Lesson learned during London Olympics preparation paid off, says supplier
Crossrail has looked back on a successful year having completed 42km of new tunnels under London, and looks to be on schedule going into 2016.
CEO Andrew Wolstenholme has also praised the number of apprentices engaged on the project, with over 500 smashing their initial target of 400.
“Construction has continued to progress steadily over recent months. The Crossrail tracks have begun to take shape and a new fleet of bespoke machines helping to fit-out the tunnels, stations, shafts and portals have arrived,” he said.
“This stream of work continues to present opportunities for the UK economy. Across the project, 95 per cent of major contracts on Crossrail are let to businesses within the UK.” As well as the tunnelling work itself, the project has uncovered more than 10,000 artefacts and skeletons on archaeological digs, and 3 million tonnes of spoil from the sites have helped to provide a new wildlife sanctuary at Wallasea Island.
“In the autumn, construction of Canary Wharf station was completed – the first station to achieve this milestone. This follows the opening of Crossrail Place, the multi-level mixed retail and leisure development above the station, which was opened to the public earlier in the year. “The Network Rail works being delivered for Crossrail reached the halfway point. These works are helping to prepare the existing rail infrastructure for the new service and includes station upgrades and other improvements along the route.

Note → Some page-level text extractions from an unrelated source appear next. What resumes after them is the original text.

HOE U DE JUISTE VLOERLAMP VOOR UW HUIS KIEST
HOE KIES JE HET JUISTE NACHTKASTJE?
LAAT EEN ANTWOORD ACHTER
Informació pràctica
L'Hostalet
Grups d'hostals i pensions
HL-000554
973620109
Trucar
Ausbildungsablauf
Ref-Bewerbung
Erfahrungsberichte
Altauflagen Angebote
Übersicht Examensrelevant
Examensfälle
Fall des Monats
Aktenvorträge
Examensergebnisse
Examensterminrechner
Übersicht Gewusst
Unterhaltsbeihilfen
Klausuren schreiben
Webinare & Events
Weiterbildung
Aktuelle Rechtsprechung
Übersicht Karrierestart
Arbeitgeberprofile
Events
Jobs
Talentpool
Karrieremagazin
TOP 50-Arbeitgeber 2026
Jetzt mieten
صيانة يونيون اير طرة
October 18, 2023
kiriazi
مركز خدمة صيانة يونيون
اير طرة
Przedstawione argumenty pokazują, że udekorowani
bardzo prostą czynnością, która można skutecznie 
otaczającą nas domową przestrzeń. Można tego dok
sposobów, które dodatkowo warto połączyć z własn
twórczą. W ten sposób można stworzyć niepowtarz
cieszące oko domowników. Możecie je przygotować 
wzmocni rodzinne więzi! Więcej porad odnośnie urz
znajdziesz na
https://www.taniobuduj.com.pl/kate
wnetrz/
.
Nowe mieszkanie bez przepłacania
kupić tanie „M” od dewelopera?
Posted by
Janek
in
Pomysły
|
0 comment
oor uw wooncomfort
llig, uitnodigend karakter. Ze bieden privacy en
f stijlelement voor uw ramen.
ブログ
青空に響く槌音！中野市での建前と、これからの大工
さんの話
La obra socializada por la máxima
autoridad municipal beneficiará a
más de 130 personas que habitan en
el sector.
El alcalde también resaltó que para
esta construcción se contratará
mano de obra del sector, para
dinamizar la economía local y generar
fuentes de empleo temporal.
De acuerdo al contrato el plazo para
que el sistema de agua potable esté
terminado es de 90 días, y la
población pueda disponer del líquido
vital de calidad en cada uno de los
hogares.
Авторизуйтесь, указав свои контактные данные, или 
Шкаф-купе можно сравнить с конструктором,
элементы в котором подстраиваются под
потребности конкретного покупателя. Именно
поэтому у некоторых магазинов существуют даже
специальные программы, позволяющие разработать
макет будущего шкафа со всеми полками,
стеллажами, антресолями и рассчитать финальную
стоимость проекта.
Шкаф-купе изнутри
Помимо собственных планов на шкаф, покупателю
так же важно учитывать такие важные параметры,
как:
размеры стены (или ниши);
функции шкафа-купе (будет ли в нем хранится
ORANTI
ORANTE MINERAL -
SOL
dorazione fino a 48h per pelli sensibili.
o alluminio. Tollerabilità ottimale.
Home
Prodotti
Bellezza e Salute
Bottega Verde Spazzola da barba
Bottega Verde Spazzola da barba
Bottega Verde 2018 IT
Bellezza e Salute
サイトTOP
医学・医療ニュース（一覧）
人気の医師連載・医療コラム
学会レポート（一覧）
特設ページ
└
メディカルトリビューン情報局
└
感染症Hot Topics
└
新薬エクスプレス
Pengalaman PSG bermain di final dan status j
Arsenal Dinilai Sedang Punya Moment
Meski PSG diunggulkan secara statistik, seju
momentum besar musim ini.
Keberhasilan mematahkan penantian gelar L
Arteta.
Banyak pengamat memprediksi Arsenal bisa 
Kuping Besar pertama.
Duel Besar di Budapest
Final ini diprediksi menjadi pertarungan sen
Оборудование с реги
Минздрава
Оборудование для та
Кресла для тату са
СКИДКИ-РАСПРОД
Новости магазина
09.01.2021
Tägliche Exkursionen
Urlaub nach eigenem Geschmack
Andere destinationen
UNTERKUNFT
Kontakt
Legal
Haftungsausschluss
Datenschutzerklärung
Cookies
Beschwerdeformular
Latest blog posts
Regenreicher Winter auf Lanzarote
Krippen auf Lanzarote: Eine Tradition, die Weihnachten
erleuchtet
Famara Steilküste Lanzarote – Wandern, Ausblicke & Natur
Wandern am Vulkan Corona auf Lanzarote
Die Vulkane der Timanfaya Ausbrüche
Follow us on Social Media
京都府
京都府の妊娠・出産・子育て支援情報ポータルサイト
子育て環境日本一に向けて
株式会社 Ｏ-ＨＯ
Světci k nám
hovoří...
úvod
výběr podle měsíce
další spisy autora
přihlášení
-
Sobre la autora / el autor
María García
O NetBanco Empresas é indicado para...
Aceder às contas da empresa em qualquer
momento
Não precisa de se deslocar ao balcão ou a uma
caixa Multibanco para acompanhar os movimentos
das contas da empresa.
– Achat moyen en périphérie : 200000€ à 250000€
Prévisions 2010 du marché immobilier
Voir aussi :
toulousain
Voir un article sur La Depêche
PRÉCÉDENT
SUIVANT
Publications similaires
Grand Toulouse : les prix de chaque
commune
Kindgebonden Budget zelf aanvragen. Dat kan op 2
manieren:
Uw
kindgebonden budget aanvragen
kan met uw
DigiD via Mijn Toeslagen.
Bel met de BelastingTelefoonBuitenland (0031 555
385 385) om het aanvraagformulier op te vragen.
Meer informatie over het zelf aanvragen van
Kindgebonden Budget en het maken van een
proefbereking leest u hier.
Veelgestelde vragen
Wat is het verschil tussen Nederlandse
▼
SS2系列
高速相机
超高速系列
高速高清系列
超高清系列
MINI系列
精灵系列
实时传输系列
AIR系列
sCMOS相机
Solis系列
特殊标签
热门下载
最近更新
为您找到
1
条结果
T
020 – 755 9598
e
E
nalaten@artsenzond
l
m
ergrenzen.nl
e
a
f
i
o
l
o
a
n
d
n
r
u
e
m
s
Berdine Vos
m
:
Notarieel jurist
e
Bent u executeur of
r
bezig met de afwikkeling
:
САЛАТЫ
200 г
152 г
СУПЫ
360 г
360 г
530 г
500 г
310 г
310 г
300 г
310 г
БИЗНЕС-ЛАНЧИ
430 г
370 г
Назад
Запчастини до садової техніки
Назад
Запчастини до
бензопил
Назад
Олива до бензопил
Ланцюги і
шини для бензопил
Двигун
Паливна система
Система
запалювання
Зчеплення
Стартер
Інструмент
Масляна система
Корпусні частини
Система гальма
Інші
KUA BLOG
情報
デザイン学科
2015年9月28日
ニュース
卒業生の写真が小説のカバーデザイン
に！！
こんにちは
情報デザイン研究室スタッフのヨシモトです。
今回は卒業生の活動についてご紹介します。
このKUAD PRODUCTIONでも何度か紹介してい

“We had a glimpse of the 200 metre-long iconic Crossrail trains that will carry up to 1,500 passengers between Heathrow and Reading in the west to Shenfield and Abbey Wood in the east.
“Looking ahead, 2016 will be a year of challenges and more key milestones. Station construction will move forward and the fitout will continue along the route, paving the way for the railway to be brought to life.”
Meanwhile, the head of one of Crossrail’s largest equipment providers has stated that the project is on target for both time and budget due to lessons learned from the Olympics.
Ashtead chief executive Geoff Drabble said: “The construction industry has moved up a level after learning from the Olympics.
“Given the amount of dirt we’ve moved around recently, London has not ground to a halt.”